Le changement climatique : un autre « game changer » de l'ordre mondial
À côté des risques géopolitiques, le changement climatique est l'autre risque mondial majeur qui impactera l'ordre mondial. L'année 2023 a été la plus chaude jamais enregistrée. Associée au phénomène El Niño, elle a vu un nombre croissant d'événements climatiques extrêmes se produire, allant de graves sécheresses en Amazonie, en Afrique de l'Est et en Asie centrale, à des vagues de chaleur en Inde, d’immenses feux de forêt incontrôlés en Europe et au Canada, en passant par des pertes record dues à des catastrophes climatiques aux États-Unis. La COP28 a une fois de plus confirmé une triste vérité : le monde n’est pas en phase avec les efforts requis pour atténuer et s’adapter au défi majeur de notre époque qu’est le changement climatique, entrainant inévitablement une augmentation des souffrances économiques, financières et politiques à venir. La lenteur des progrès s'explique par une multitude de facteurs, tels que la résistance au changement et le court-termisme, mais aussi par l'ampleur sans précédent de la transformation économique et des besoins de financement requis sur une courte période. Toutefois, le manque de coopération au niveau mondial en est également une explication majeure, les fortes tensions géopolitiques rendant difficile l'adoption de mesures collectives audacieuses. Dans cet ordre mondial multipolaire en gestation, les grandes et moyennes puissances rivaliseront pour obtenir une plus grande part du gâteau géopolitique et économique, ou tenteront du moins de la préserver, dans le cas de l'Occident. Celles-ci ne veulent pas risquer de voir leur progression s'éroder au profit d'autres puissances en raison d’une sortie accélérée des combustibles fossiles, ou d’un financement climatique hors norme aux pays en développement dû à leur contribution historiquement plus élevée au changement climatique.

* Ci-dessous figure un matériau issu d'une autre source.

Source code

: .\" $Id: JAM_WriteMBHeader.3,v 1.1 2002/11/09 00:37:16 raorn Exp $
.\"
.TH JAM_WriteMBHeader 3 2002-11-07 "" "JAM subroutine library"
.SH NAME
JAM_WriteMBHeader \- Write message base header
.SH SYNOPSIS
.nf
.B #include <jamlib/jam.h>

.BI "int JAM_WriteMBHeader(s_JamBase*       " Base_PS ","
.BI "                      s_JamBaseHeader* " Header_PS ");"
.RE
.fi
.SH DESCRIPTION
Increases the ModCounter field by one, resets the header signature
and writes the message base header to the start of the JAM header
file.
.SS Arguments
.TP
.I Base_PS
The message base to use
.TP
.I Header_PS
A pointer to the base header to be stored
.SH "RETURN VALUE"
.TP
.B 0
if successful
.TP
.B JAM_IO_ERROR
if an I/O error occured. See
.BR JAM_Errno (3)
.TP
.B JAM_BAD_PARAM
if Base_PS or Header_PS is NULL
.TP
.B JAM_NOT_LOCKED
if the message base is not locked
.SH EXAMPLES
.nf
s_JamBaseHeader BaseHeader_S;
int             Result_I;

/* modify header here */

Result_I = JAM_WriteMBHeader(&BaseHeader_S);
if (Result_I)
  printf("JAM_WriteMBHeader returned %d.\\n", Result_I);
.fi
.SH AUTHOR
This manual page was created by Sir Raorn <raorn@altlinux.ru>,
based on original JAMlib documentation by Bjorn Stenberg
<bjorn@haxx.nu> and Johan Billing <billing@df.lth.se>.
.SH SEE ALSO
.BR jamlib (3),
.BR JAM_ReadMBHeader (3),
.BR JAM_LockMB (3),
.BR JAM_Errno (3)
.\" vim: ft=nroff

À l’avenir, les risques climatiques auront des conséquences profondes sur l'ordre mondial en termes d'accès aux ressources naturelles (eau, nourriture, minerais critiques), de conflits et de préjudices socio-économiques pour les pays et leurs écosystèmes. Par conséquent, les projections économiques et géopolitiques à long terme formulées aujourd'hui pourraient s'avérer très incertaines, dépendant de la manière dont les risques climatiques se concrétiseront dans la pratique sur le long terme. Le changement climatique a également des conséquences visibles sur les flux du commerce international, notamment via les restrictions commerciales mises en place. Face à l'impact négatif du changement climatique sur leurs productions agricoles nationales, un nombre croissant de pays ont décidé de restreindre leurs exportations de certains aliments de base, prétendument pour protéger la sécurité alimentaire de leur pays (par exemple, l'Inde sur les exportations de riz et de sucre). De manière plus générale, les pays (moyens et grands) invoquent de plus en plus la sécurité alimentaire, énergétique et nationale comme objectifs politiques justifiant la prise de mesures protectionnistes, ce qui impacte négativement les chaînes d'approvisionnement mondiales, l'accès aux produits de base et fait grimper les prix mondiaux, notamment des denrées alimentaires de base. Ces évolutions seront de plus en plus fréquentes à l'avenir. Par conséquent, construire un réseau diversifié et fiable de partenaires commerciaux deviendra essentiel pour assurer la résilience de chaque pays, en particulier face à la fragmentation de l'ordre mondial.